Wednesday, May 09, 2007

i'm gonna be a blue collar. . . cat

I'll take those long nights, impossible odds
keeping my eye to the keyhole
if it takes all that to be just what I am
well I'm gonna be a blue collar man
(Styx, Blue Collar Man)

All she wanted was membership in the National Association of Local Government Officers, Glasgow (Scotland) chapter. After all, she'd been doing an excellent job of pest control at the People's Palace Museum there for some time, and you know what a dirty job that is. But NALGO said no. So she became a member of the General, Municipal and Boilermakers Trade Union.

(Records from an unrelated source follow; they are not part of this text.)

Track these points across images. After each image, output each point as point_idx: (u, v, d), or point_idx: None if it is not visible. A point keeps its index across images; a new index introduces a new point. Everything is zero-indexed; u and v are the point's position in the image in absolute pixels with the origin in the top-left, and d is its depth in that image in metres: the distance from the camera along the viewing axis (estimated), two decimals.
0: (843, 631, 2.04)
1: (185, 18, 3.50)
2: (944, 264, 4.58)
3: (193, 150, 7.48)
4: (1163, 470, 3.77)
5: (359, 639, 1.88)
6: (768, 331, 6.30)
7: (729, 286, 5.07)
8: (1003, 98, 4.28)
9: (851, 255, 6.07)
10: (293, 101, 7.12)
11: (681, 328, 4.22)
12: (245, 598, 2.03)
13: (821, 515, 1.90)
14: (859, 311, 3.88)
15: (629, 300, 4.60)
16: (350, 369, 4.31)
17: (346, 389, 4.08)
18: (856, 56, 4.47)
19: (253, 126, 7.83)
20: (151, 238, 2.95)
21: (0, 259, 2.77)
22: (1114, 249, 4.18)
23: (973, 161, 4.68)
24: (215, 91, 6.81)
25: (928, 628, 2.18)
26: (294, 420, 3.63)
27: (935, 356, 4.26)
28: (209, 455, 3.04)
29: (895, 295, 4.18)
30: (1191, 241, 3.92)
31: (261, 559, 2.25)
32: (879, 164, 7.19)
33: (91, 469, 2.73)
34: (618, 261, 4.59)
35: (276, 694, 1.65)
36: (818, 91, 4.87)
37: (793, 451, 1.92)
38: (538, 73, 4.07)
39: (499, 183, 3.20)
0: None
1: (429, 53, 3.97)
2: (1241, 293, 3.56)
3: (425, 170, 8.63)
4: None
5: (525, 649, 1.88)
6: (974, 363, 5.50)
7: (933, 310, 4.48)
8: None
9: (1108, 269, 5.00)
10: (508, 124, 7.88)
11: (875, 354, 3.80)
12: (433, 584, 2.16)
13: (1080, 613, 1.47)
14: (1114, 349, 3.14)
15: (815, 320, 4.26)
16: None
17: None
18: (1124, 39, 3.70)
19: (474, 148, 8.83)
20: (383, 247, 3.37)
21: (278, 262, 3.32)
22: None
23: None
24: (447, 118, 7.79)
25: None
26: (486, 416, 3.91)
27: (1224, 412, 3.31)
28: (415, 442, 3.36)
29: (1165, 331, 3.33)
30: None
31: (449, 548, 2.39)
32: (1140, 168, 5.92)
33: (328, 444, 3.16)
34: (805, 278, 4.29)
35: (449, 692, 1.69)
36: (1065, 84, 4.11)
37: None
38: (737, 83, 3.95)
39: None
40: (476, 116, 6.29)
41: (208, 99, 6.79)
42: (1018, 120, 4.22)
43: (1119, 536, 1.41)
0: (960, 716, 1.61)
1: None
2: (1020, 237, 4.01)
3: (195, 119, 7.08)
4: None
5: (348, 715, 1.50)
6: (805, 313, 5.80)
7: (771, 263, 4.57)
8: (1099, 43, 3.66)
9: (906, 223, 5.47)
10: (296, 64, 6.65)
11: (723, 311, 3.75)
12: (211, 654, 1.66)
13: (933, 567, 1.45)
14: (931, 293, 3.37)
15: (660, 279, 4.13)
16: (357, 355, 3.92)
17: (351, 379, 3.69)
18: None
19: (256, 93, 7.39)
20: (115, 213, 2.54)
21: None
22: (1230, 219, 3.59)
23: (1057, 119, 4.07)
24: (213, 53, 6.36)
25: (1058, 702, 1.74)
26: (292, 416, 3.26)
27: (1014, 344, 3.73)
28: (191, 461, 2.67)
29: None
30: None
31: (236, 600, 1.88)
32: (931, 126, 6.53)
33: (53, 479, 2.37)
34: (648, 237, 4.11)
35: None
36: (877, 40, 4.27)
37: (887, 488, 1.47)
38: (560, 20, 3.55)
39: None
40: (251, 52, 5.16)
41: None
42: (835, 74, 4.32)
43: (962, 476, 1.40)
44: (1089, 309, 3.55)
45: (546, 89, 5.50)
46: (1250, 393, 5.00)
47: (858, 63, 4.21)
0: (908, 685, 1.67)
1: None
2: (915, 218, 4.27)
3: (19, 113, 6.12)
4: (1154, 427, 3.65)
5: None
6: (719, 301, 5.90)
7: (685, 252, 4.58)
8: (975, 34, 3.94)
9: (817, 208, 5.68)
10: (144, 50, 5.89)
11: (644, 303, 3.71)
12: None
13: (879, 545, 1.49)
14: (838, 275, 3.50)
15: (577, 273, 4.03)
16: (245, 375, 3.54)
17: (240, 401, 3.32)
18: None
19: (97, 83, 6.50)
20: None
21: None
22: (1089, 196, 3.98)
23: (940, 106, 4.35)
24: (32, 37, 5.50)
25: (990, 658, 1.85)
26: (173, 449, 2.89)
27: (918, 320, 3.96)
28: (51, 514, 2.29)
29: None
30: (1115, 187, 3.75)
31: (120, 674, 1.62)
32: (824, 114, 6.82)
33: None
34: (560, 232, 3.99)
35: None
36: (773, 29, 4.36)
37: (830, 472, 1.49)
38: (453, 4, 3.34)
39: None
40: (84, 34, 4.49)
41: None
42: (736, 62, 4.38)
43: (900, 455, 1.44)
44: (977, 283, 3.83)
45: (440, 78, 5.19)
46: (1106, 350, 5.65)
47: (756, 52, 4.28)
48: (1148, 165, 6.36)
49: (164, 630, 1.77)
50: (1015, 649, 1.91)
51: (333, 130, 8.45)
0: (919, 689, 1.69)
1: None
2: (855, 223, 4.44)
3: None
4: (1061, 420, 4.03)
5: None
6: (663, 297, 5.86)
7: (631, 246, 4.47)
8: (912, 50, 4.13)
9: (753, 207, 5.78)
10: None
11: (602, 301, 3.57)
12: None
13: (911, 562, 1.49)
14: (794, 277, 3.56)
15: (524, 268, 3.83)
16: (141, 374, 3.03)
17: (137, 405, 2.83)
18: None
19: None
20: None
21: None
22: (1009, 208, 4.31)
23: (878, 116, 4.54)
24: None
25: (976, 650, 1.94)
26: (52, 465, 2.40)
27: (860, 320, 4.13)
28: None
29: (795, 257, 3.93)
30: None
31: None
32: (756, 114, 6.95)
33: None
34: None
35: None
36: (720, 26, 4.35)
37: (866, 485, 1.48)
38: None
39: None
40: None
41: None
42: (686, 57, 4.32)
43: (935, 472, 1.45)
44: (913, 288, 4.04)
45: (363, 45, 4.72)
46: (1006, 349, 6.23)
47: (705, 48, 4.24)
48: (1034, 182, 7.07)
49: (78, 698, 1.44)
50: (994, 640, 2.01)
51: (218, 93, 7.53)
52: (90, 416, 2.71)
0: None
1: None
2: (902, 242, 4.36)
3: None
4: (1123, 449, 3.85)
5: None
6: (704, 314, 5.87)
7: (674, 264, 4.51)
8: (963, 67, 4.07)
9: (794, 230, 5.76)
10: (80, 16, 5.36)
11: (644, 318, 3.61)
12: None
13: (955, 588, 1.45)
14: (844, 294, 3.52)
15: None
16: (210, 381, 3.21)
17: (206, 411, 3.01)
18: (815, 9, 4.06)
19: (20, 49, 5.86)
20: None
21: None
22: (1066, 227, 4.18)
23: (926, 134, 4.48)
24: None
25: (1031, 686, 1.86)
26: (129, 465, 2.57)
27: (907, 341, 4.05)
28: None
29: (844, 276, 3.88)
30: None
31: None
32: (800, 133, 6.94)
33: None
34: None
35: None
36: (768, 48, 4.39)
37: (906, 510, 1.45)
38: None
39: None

They didn't discriminate against cats.

True story, about a cat named Smudge and her illustrious career in Glasgow's public service during the 80's and 90's. This page tells you a little more about The People's Palace, and about Smudge.

And here (courtesy of this thread) is her obit from The Glasgow Herald and Evening Times, October 25, 2000:

Feline favourite of People's Palace finally runs out of lives
Died at her home, after a long illness, SMUDGE, THE PEOPLE'S PALACE CAT, Glasgow's Kitty of Culture during 1990. When Smudge joined the People's Palace as a lowly rodent operative in 1979, Glasgow City Veterinaries looked in her mouth and pronounced her to be 'a fairly old cat'.

Popular with People's Palace visitors, ceramic replicats were made of her by potter Margery Clinton in 1987. When the limited edition of 50 sold quickly, a mass edition was produced, so that visitors could take one home. Fridge magnets, notebooks, t-shirts, postcards, Christmas cards and mugs quickly followed, and the fundraising success of Smudge was such, that the phrase 'there's a little money in the kitty' was commonly used by museum staff. Smudge became a member of the General, Municipal and Boilermakers Trade Union, after NALGO refused her admission as a blue collar worker.

When she became a supercat, she loaned her paws to many campaigns, including 'Save the Glasgow Vet School' (1989), 'Paws Off Glasgow Green' (1990), and was the first recorded pick-cat, when she appeared at the head of the picket line at Kelvingrove during a strike in 1989. She was proclaimed as Glasgow's Culture City Kitty in 1990. Smudge featured on the jacket of 'The Scottish Cat' book by Hamish Whyte in 1987, was the star of the Scottish Cat Club Championship Show in 1988, and had an angry exchange with Arthur, the Kattomeat Cat, who tried to top-cat her on her home territory in 1990.

She retired from public life in 1991, although she recently undertook some contract work at the Stirling Smith Art Gallery and Museum, where there was field mouse trouble. She also features in the Museum of Scotland's Twentieth Century Gallery (opened 1998) and in the guidebook.

A Scottish cat of two centuries, her warm purr, her rich white fur coat with the distinctive black heart, and her sweet nature will be sadly missed. Her descendents are all over Glasgow and her replicats can be found in five Continents, where they have been taken or sent by cat loving Glasgwegians. Our thanks to the veterinary practice of Una McLean who kept Smudge going; the Welsh firm of thermal heat pads, ditto; and our good neighbours, the Gillett family.